Dataset items
⁂

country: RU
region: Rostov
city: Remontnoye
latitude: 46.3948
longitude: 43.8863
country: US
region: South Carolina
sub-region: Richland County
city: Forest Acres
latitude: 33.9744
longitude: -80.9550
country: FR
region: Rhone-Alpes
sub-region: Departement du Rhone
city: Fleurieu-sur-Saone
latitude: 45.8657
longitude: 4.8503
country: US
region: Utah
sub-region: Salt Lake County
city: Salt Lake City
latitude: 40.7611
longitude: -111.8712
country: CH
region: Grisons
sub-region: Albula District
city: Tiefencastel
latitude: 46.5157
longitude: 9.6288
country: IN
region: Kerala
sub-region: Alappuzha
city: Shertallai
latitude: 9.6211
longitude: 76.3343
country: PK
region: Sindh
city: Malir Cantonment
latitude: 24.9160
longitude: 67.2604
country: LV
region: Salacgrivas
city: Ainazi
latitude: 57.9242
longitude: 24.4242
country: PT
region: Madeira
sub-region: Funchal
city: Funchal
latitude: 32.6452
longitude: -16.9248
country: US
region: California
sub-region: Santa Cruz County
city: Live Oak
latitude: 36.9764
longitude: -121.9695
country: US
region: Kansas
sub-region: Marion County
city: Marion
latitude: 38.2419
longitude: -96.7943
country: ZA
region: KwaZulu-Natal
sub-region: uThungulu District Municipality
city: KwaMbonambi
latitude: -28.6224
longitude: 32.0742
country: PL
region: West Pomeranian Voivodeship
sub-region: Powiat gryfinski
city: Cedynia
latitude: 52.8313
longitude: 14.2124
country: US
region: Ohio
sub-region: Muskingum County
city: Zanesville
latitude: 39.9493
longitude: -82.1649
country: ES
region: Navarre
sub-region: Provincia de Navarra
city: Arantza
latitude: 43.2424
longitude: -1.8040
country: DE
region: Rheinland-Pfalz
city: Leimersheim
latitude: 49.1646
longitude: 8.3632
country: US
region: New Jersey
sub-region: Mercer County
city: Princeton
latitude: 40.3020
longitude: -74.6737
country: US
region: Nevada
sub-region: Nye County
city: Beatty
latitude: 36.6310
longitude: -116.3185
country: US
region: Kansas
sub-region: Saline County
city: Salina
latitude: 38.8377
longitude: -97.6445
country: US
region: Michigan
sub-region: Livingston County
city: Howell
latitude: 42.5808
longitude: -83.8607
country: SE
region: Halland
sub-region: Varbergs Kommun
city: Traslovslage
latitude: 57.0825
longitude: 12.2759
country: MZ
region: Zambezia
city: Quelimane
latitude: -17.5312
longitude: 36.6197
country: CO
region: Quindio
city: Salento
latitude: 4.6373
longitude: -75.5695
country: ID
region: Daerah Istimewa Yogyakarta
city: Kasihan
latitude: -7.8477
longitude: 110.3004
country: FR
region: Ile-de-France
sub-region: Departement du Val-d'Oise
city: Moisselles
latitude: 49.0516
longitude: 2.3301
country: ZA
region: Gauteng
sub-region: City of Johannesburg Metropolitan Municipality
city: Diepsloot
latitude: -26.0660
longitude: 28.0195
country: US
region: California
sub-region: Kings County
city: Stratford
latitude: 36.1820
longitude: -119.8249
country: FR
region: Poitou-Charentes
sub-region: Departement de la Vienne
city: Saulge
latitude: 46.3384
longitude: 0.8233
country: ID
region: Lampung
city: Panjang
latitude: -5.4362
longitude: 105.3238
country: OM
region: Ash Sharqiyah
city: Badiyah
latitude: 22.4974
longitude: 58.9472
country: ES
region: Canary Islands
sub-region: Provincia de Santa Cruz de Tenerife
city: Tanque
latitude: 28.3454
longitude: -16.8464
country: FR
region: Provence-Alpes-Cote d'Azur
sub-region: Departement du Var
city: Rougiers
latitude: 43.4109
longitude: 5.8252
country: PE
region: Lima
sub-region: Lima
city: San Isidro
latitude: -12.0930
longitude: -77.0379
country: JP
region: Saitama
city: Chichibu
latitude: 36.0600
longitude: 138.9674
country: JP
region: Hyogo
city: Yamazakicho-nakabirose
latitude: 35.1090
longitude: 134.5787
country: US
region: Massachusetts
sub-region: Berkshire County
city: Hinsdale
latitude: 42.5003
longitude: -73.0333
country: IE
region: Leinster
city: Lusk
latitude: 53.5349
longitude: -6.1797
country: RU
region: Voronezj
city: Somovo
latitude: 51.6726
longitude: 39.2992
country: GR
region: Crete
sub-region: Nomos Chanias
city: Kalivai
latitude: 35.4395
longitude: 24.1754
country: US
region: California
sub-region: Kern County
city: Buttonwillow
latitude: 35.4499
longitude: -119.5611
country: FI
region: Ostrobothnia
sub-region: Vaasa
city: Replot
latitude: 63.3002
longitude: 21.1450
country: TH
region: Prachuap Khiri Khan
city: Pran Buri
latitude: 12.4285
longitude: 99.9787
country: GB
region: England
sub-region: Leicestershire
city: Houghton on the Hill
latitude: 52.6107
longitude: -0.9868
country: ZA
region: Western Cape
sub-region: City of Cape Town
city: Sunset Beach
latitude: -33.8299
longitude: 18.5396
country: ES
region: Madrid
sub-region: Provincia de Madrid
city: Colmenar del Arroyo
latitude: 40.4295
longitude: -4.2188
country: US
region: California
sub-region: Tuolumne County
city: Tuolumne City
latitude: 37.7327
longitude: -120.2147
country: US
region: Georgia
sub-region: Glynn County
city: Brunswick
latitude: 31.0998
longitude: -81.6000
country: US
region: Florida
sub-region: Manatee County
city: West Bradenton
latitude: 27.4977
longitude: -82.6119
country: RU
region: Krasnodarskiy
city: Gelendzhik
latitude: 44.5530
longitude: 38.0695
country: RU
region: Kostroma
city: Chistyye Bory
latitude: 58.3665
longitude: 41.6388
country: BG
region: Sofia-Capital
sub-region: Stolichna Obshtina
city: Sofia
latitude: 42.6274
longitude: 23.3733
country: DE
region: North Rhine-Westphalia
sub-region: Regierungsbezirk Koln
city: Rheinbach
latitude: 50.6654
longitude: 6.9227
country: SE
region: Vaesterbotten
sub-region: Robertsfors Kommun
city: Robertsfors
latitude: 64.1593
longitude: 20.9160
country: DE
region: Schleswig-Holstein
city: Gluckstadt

⁂

**What to produce:** Rewrite all of the lines above, replacing every occurrence of "latitude" with "lat" and leaving everything else unchanged.

**The output:**
country: RU
region: Rostov
city: Remontnoye
lat: 46.3948
longitude: 43.8863
country: US
region: South Carolina
sub-region: Richland County
city: Forest Acres
lat: 33.9744
longitude: -80.9550
country: FR
region: Rhone-Alpes
sub-region: Departement du Rhone
city: Fleurieu-sur-Saone
lat: 45.8657
longitude: 4.8503
country: US
region: Utah
sub-region: Salt Lake County
city: Salt Lake City
lat: 40.7611
longitude: -111.8712
country: CH
region: Grisons
sub-region: Albula District
city: Tiefencastel
lat: 46.5157
longitude: 9.6288
country: IN
region: Kerala
sub-region: Alappuzha
city: Shertallai
lat: 9.6211
longitude: 76.3343
country: PK
region: Sindh
city: Malir Cantonment
lat: 24.9160
longitude: 67.2604
country: LV
region: Salacgrivas
city: Ainazi
lat: 57.9242
longitude: 24.4242
country: PT
region: Madeira
sub-region: Funchal
city: Funchal
lat: 32.6452
longitude: -16.9248
country: US
region: California
sub-region: Santa Cruz County
city: Live Oak
lat: 36.9764
longitude: -121.9695
country: US
region: Kansas
sub-region: Marion County
city: Marion
lat: 38.2419
longitude: -96.7943
country: ZA
region: KwaZulu-Natal
sub-region: uThungulu District Municipality
city: KwaMbonambi
lat: -28.6224
longitude: 32.0742
country: PL
region: West Pomeranian Voivodeship
sub-region: Powiat gryfinski
city: Cedynia
lat: 52.8313
longitude: 14.2124
country: US
region: Ohio
sub-region: Muskingum County
city: Zanesville
lat: 39.9493
longitude: -82.1649
country: ES
region: Navarre
sub-region: Provincia de Navarra
city: Arantza
lat: 43.2424
longitude: -1.8040
country: DE
region: Rheinland-Pfalz
city: Leimersheim
lat: 49.1646
longitude: 8.3632
country: US
region: New Jersey
sub-region: Mercer County
city: Princeton
lat: 40.3020
longitude: -74.6737
country: US
region: Nevada
sub-region: Nye County
city: Beatty
lat: 36.6310
longitude: -116.3185
country: US
region: Kansas
sub-region: Saline County
city: Salina
lat: 38.8377
longitude: -97.6445
country: US
region: Michigan
sub-region: Livingston County
city: Howell
lat: 42.5808
longitude: -83.8607
country: SE
region: Halland
sub-region: Varbergs Kommun
city: Traslovslage
lat: 57.0825
longitude: 12.2759
country: MZ
region: Zambezia
city: Quelimane
lat: -17.5312
longitude: 36.6197
country: CO
region: Quindio
city: Salento
lat: 4.6373
longitude: -75.5695
country: ID
region: Daerah Istimewa Yogyakarta
city: Kasihan
lat: -7.8477
longitude: 110.3004
country: FR
region: Ile-de-France
sub-region: Departement du Val-d'Oise
city: Moisselles
lat: 49.0516
longitude: 2.3301
country: ZA
region: Gauteng
sub-region: City of Johannesburg Metropolitan Municipality
city: Diepsloot
lat: -26.0660
longitude: 28.0195
country: US
region: California
sub-region: Kings County
city: Stratford
lat: 36.1820
longitude: -119.8249
country: FR
region: Poitou-Charentes
sub-region: Departement de la Vienne
city: Saulge
lat: 46.3384
longitude: 0.8233
country: ID
region: Lampung
city: Panjang
lat: -5.4362
longitude: 105.3238
country: OM
region: Ash Sharqiyah
city: Badiyah
lat: 22.4974
longitude: 58.9472
country: ES
region: Canary Islands
sub-region: Provincia de Santa Cruz de Tenerife
city: Tanque
lat: 28.3454
longitude: -16.8464
country: FR
region: Provence-Alpes-Cote d'Azur
sub-region: Departement du Var
city: Rougiers
lat: 43.4109
longitude: 5.8252
country: PE
region: Lima
sub-region: Lima
city: San Isidro
lat: -12.0930
longitude: -77.0379
country: JP
region: Saitama
city: Chichibu
lat: 36.0600
longitude: 138.9674
country: JP
region: Hyogo
city: Yamazakicho-nakabirose
lat: 35.1090
longitude: 134.5787
country: US
region: Massachusetts
sub-region: Berkshire County
city: Hinsdale
lat: 42.5003
longitude: -73.0333
country: IE
region: Leinster
city: Lusk
lat: 53.5349
longitude: -6.1797
country: RU
region: Voronezj
city: Somovo
lat: 51.6726
longitude: 39.2992
country: GR
region: Crete
sub-region: Nomos Chanias
city: Kalivai
lat: 35.4395
longitude: 24.1754
country: US
region: California
sub-region: Kern County
city: Buttonwillow
lat: 35.4499
longitude: -119.5611
country: FI
region: Ostrobothnia
sub-region: Vaasa
city: Replot
lat: 63.3002
longitude: 21.1450
country: TH
region: Prachuap Khiri Khan
city: Pran Buri
lat: 12.4285
longitude: 99.9787
country: GB
region: England
sub-region: Leicestershire
city: Houghton on the Hill
lat: 52.6107
longitude: -0.9868
country: ZA
region: Western Cape
sub-region: City of Cape Town
city: Sunset Beach
lat: -33.8299
longitude: 18.5396
country: ES
region: Madrid
sub-region: Provincia de Madrid
city: Colmenar del Arroyo
lat: 40.4295
longitude: -4.2188
country: US
region: California
sub-region: Tuolumne County
city: Tuolumne City
lat: 37.7327
longitude: -120.2147
country: US
region: Georgia
sub-region: Glynn County
city: Brunswick
lat: 31.0998
longitude: -81.6000
country: US
region: Florida
sub-region: Manatee County
city: West Bradenton
lat: 27.4977
longitude: -82.6119
country: RU
region: Krasnodarskiy
city: Gelendzhik
lat: 44.5530
longitude: 38.0695
country: RU
region: Kostroma
city: Chistyye Bory
lat: 58.3665
longitude: 41.6388
country: BG
region: Sofia-Capital
sub-region: Stolichna Obshtina
city: Sofia
lat: 42.6274
longitude: 23.3733
country: DE
region: North Rhine-Westphalia
sub-region: Regierungsbezirk Koln
city: Rheinbach
lat: 50.6654
longitude: 6.9227
country: SE
region: Vaesterbotten
sub-region: Robertsfors Kommun
city: Robertsfors
lat: 64.1593
longitude: 20.9160
country: DE
region: Schleswig-Holstein
city: Gluckstadt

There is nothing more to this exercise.